The trail has been likened to a water version of the Appalachian Trail, and there are many similarities: both are long-distance trails that most people will use for day trips or short overnight trips. Many of those who paddle the entire trail will do so in sections. Unlike the AT, the NFCT obtains access for campsites and portages through landowner permission rather than through land protection. Also, many sections of the trail require a high level of skill to complete.

The trail is divided into 13 sections: Adirondack Country (West) New York, Adirondack North Country (Central) New York, Adirondack Country (East) New York, Islands and Farms Region Vermont, Upper Missisquoi Valley Vermont/Quebec, Northeast Kingdom Quebec/Vermont, Great North Woods New Hampshire, Rangeley Lakes Region Maine, Flagstaff Region Maine, Greater Jackman Region Maine, Moosehead/Penobscot Region Maine, Allagash Region (South) Maine, and Allagash Region (North) Maine. Each of these sections has been mapped and documented in order to establish the trail.

Trail towns include Old Forge, Richford, Vermont, The Errol-Berlin Corridor, New Hampshire and Rangeley, Maine. In Maine it primarily traverses through the North Maine Woods region

The trail covers 58 lakes and ponds, 22 rivers and streams, and 63 "carries" (portages) totaling 53 mi. On some sections of the trail, portage trails, campsites, and access areas are marked with Northern Forest Canoe Trail medallions, a yellow diamond with blue lettering.

The American Canoe Association has named the NFCT an ACA-Recommended Water Trail.

********

**WORK INSTRUCTION 1**
Return the stretch of the canoe trail passage from "Trail towns include" through "with blue lettering.", copied word for word.
The records have no connection to the canoe trail passage.

**Chart comprehension data**
********

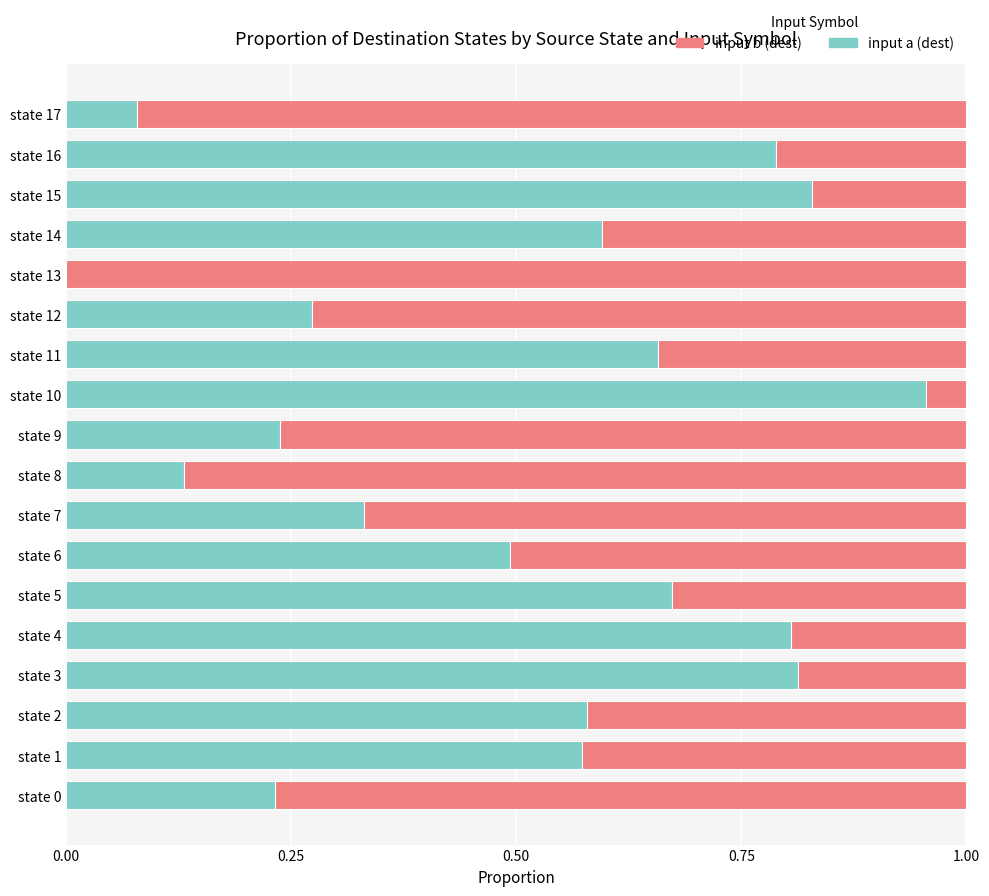

True or false: input a (dest) has a value of 0.2 at state 16.

False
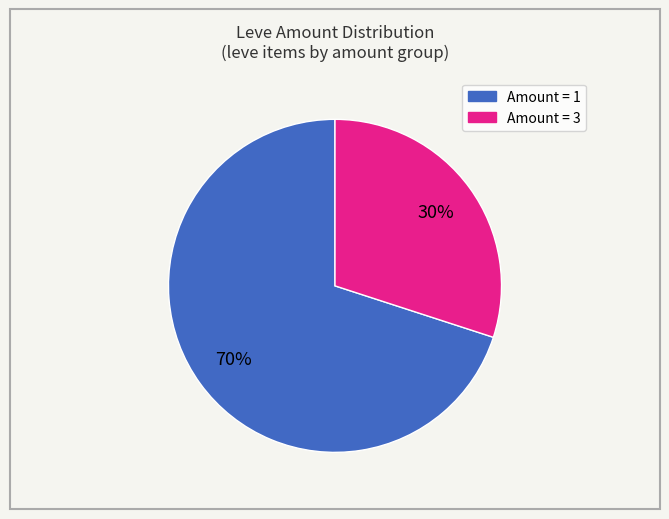

To the nearest percent, what is the average slice percentage?

50%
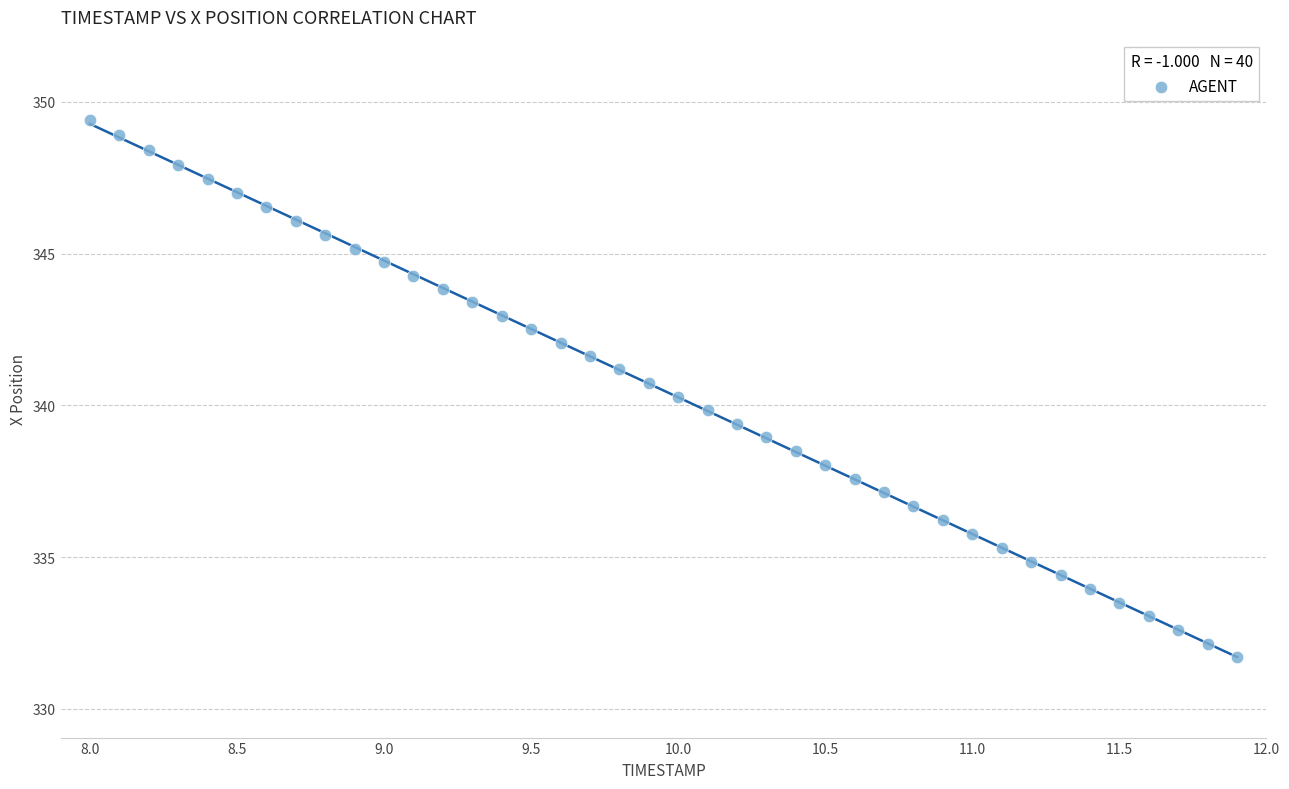

What is the range of Y values (max minus min)?

17.7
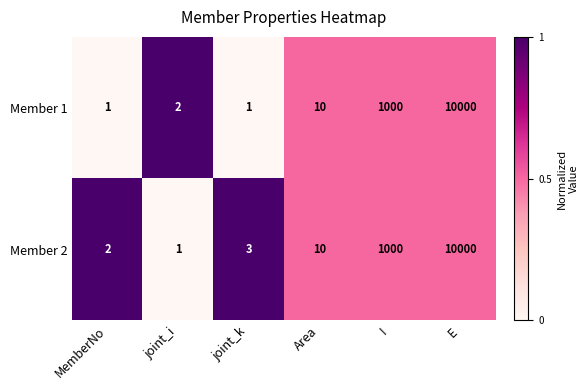

At which category is the sum across all series the highest?

E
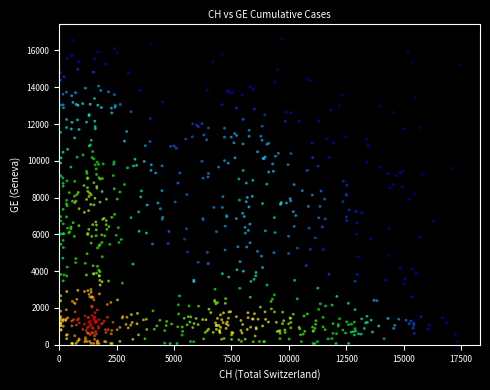

What is the range of X values (max minus min)?

17400.3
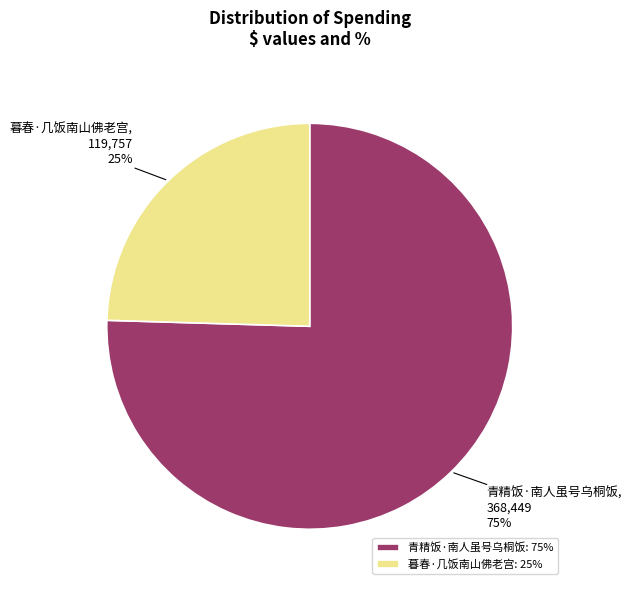

How many segments does this pie chart have?

2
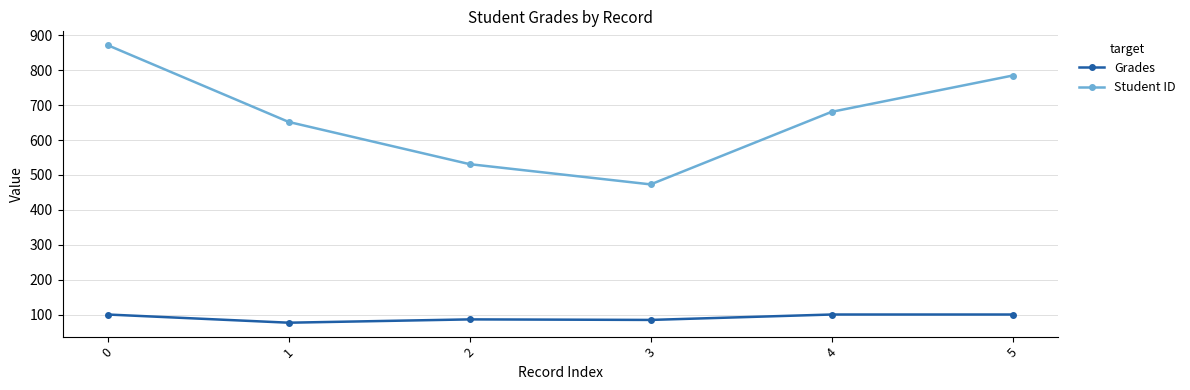

What is the highest value of the Student ID series?

872.0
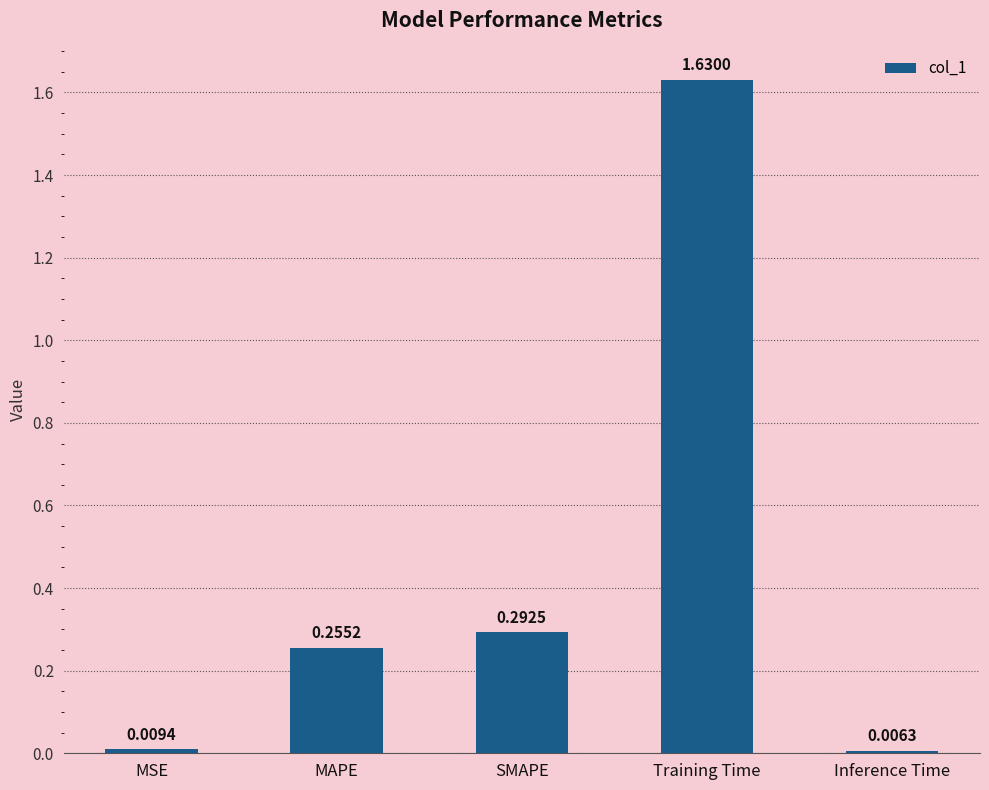

What is the label of the 5th bar from the right?

MSE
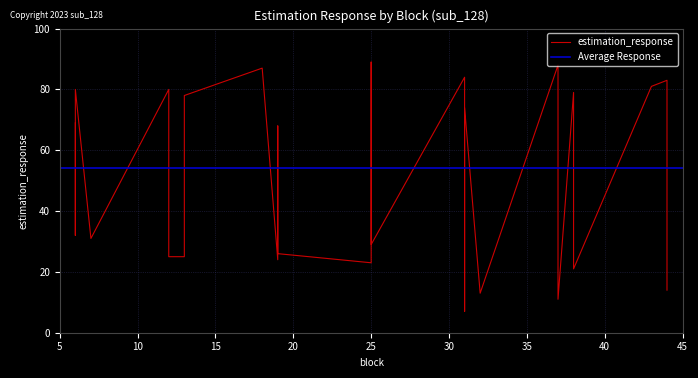

What is the sum of the values at 6 and 44?

104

********

**WORK INSTRUCTION 2**
Please retype the stretch of the records from the line containing "What is the range of Y" through the end of the records, with both ends included and the pictures left out.

**WRITTEN ANSWER 1**
Trail towns include Old Forge, Richford, Vermont, The Errol-Berlin Corridor, New Hampshire and Rangeley, Maine. In Maine it primarily traverses through the North Maine Woods region

The trail covers 58 lakes and ponds, 22 rivers and streams, and 63 "carries" (portages) totaling 53 mi. On some sections of the trail, portage trails, campsites, and access areas are marked with Northern Forest Canoe Trail medallions, a yellow diamond with blue lettering.

**WRITTEN ANSWER 2**
What is the range of Y values (max minus min)?

17.7

At which category is the sum across all series the highest?

E

What is the range of X values (max minus min)?

17400.3

How many segments does this pie chart have?

2

What is the highest value of the Student ID series?

872.0

What is the label of the 5th bar from the right?

MSE

What is the sum of the values at 6 and 44?

104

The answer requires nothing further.